* [Task to carry out]
Give the number of lines in the data below containing the word "doanh", with no other text.

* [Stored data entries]
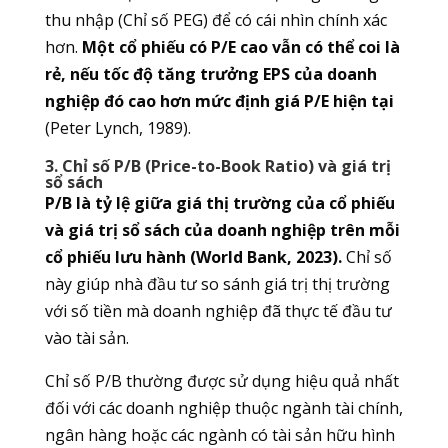
thu nhập (Chỉ số PEG) để có cái nhìn chính xác
hơn.
Một cổ phiếu có P/E cao vẫn có thể coi là
rẻ, nếu tốc độ tăng trưởng EPS của doanh
nghiệp đó cao hơn mức định giá P/E hiện tại
(Peter Lynch, 1989).
3. Chỉ số P/B (Price-to-Book Ratio) và giá trị
sổ sách
P/B là tỷ lệ giữa giá thị trường của cổ phiếu
và giá trị sổ sách của doanh nghiệp trên mỗi
cổ phiếu lưu hành (World Bank, 2023).
Chỉ số
này giúp nhà đầu tư so sánh giá trị thị trường
với số tiền mà doanh nghiệp đã thực tế đầu tư
vào tài sản.
Chỉ số P/B thường được sử dụng hiệu quả nhất
đối với các doanh nghiệp thuộc ngành tài chính,
ngân hàng hoặc các ngành có tài sản hữu hình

* [Output]
4